When pupils talk about these products, the most common street names they use are “syrup,” or “drank,” or “lean”. So if you get someone talking about, “leaning on syrup,” or even talking about, “gonna go get me some syrup,” these are key words to parents that their children are using codeine cough syrup.

Mr Millar explained that “leaning” is what happens when you are on a high from the codeine, mixed with cooldrinks, etc, and crushed pills. You feel disoriented so literally have to “lean” against something.

The recent media reporting on this issue brought into sharp focus the dangers and threats to other local schools.

Last week, Plumstead High School principal, Craig George, spoke on CapeTalk Radio, saying that parents should check that their teens aren’t getting high off this dangerous drug cocktail.

Mr George said pupils arrive at school with their own camouflaged Sprite cooldrink bottles, adding cough syrup and aspirin tablets. He has urged parents to monitor their children for any changes in behaviour.

Stephen Price, principal of Berg-vliet High, wrote to parents saying that while they have had no direct or indirect reports of their pupils having been involved in using this concoction, they want to arm parents and teachers with as much information as possible. He attached an information sheet with a detailed description of the syrup, its effects, hazards and symptoms.
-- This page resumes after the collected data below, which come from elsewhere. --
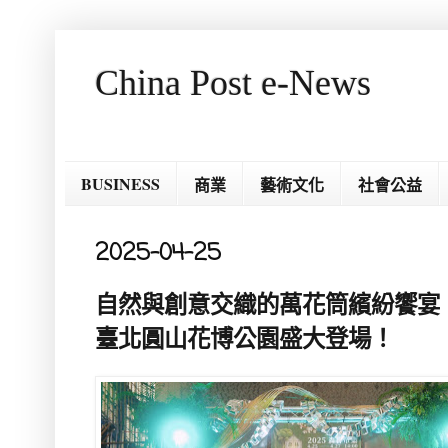
China Post e-News
BUSINESS
商業
藝術文化
社會公益
2025-04-25
自然與創意交織的萬花筒繽紛饗宴 
臺北圓山花博公園盛大登場！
Jessica Shelver, spokesperson for Education MEC Debbie Schäfer, said they are aware of the problem. “This growing trend is concerning as the usage affects pupils during school sessions. The abuse of over-the-counter medication such as cough mixtures and slimming mixtures can result in hyperactivity, a decrease in attention span as well as aggressive behaviour. We urge pharmacies to be aware of who they are selling over-the-counter medication to. Most of these substances are legal, but pharmacies are meant to keep a register,” she said.

Ms Shelver said the Western Cape Education Department (WCED) has a hotline, 0800 45 46 47, with counselling support and assistance. They also advise parents on the closest institution where they can receive further support and rehabilita-tion.

“After the detox period the WCED refers learners for counselling once a week with one of our service pro-viders, Sanca or Cape Town Drug Counselling Centre,” she said.

Visit www.westerncape.gov.za/ dept/social-development/services/956/17452 and http://druginfo.westerncape.gov.za

* The insert in one of the popular brands states under side effects and precautions: Larger doses produce respiratory depression and hypotension, with circulatory failure and deepening coma. Convulsions may occur in children.

Symptoms of codeine overdosage are the development of coma, respiratory depression, cyanosis and hypotension together with pin-point non-reactive pupils.

Symptoms of overdosage in infants and children may include convulsions and hyperpyrexia.